Thank you for Adamma Ince's cover article on reparations ["Why the Slave Reparations Movement Has Ignored the Hip-Hop Generation," May 28]. It is the first of many stories that we hope to see on this subject in the coming months.

Since reading Ms. Ince's article, I've decided to change my focus from legal to the education and public-awareness campaign that must be waged.

Thanks to The Village Voicefor being a leader on this important issue.

Russell Simmons
Manhattan

Adamma Ince's article was articulate, and her most telling point, I think, was made by Kitty McClain, the granddaughter of a slave, who commented on the historic abandonment by the African American middle class of its lower-class roots.

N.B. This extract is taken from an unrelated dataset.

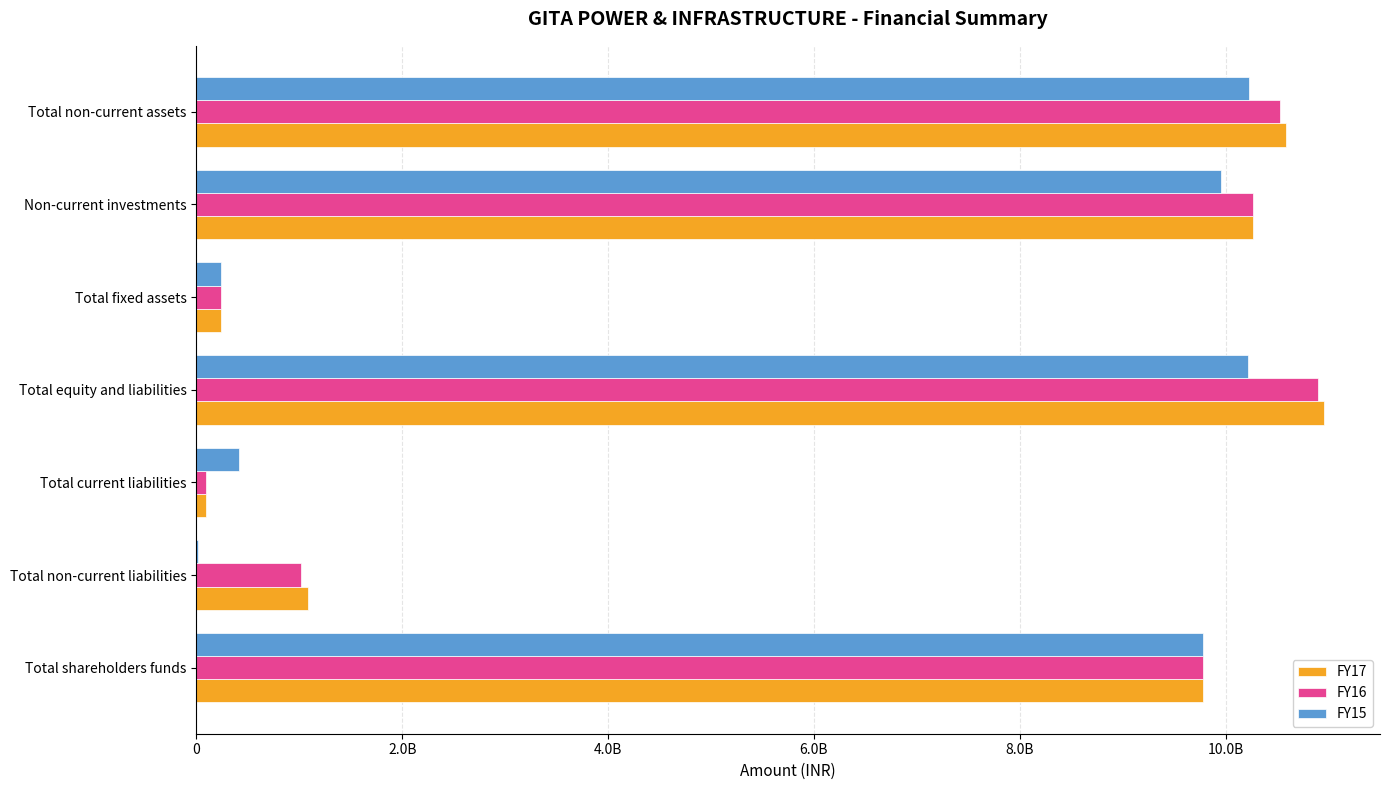

What are all the series names shown in the legend?

FY17, FY16, FY15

I wonder what Ms. Ince's suggestion would be for those thinking of utilizing the reparations movement for their own gain, which I unfortunately suspect may be the case with many who espouse the claims of this movement?

Karen Feist
Bedford, Pennsylvania

I'm a teacher in Bedford-Stuyvesant. I prepare welfare recipients and non-custodial parents, many of whom are black, for the GED exam. I am using Adamma Ince's article to inspire my students to write essays on the topic.

Sari Siegel
North Brooklyn Business Resource Center


LIFT EVERY VOICE

I was featured as one of the women on welfare talking about marriage in the package of articles titled"Altared States" [Chisun Lee and Sharon Lerner, May 7]. The accounts by different women in response to Bush's marriage proposal covered an important issue. This violation of human rights must be stopped.